There are other supporting factors with gold company de-hedging continuing to have a positive impact going forward. There is no expectation that producers would do a volte-face and suddenly pursue a policy of significant hedging. The European Central Banks, which have already given themselves a quota for gold sales in order not to disorientate the market, may not even make sales which fill the 500 tonne quota.

"Central banks have made enough statements that gold will remain an important asset to them," said Kavalis.

"Either way we may see prices we have not seen before, there are enough synergies which have the high probability of occurring in the not too distance future," he said.

"First of all it is most likely there will be something from the sub prime universe. We are very far from resolution of the issues. I would say we are still far from the bottom," said Kavalis.

Davis said that the supply and demand fundamentals are still in place for a long-term rise in the gold price.

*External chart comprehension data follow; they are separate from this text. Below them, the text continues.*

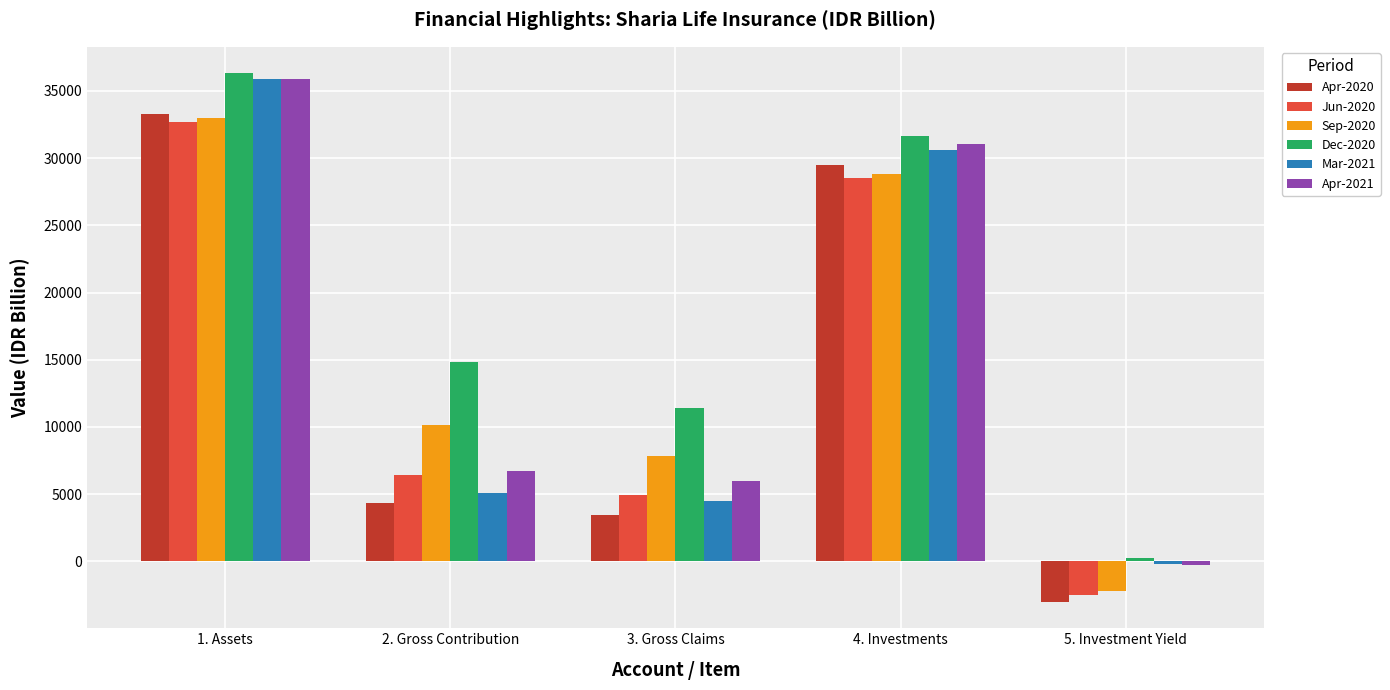

What is the total value across all series at 5. Investment Yield?

-7872.5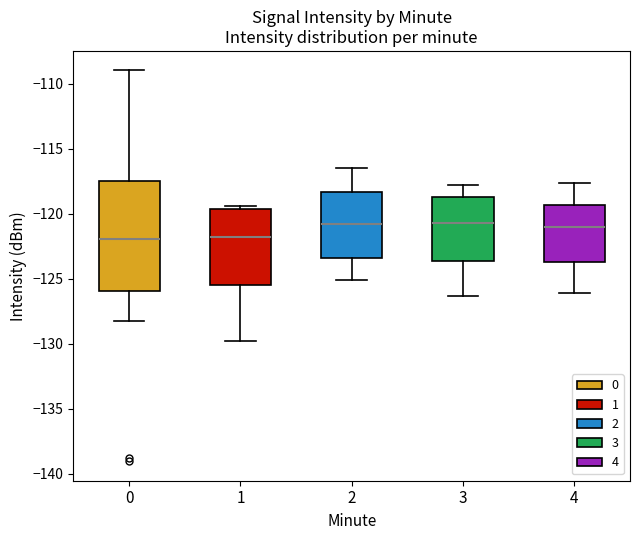

Where does the lower whisker of the box at x = 4 end on the y-axis? The values are not printed on the chart, so give them approximately, as read against the axis.

-126.0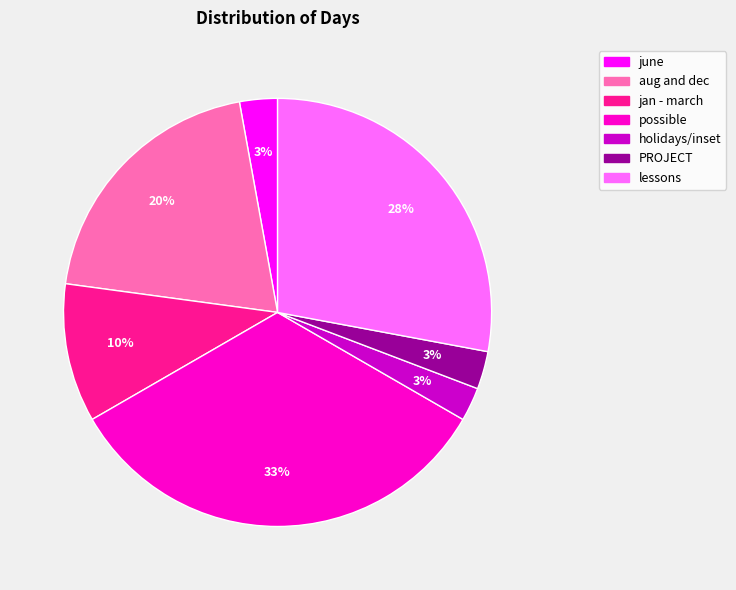

Is there any slice that represents more than half of the pie?

No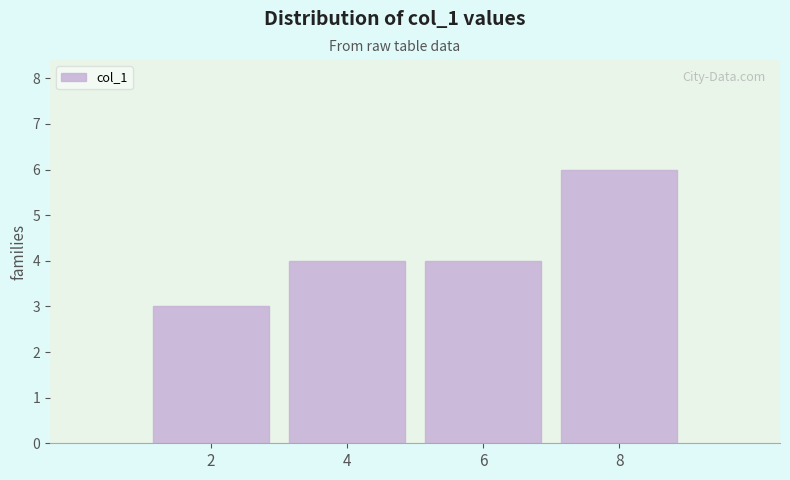

What is the height of the bar covering 1 to 3 on the x-axis? The values are not printed on the chart, so give them approximately, as read against the axis.

3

"Mine supply is diminishing. Even if the gold price does rise further and jewellery demand dropped even more the drop in demand will be off set by possibility that Central Banks are not delivering into the system," said Davis.

The dollar too remains weak, although it has strengthened to a degree against the Euro, perhaps, making dollar-priced gold less attractive for investors with Euros to spend, at least in the short term. The dollar, though, will be knocked again by any further slowing in the US economy.

The Federal Reserves decision on Thursday not to raise rates reflects its attempt to strike a balance between stimulating the economy lower rates encourage more investment and restraining the economy higher rates curb spending and the inflationary menace.

In the next six to 12 months, though, Kavalis is convinced the down side risk for gold is limited. He said even if the Fed were to raise rates in an effort to curb inflation he suggests such a move may be fruitless.

"It is arguable whether it (rate rises) would have a serious impact on inflation; I'm not convinced it would really thwart inflation. I think the inflationary pressures are more structural," he said.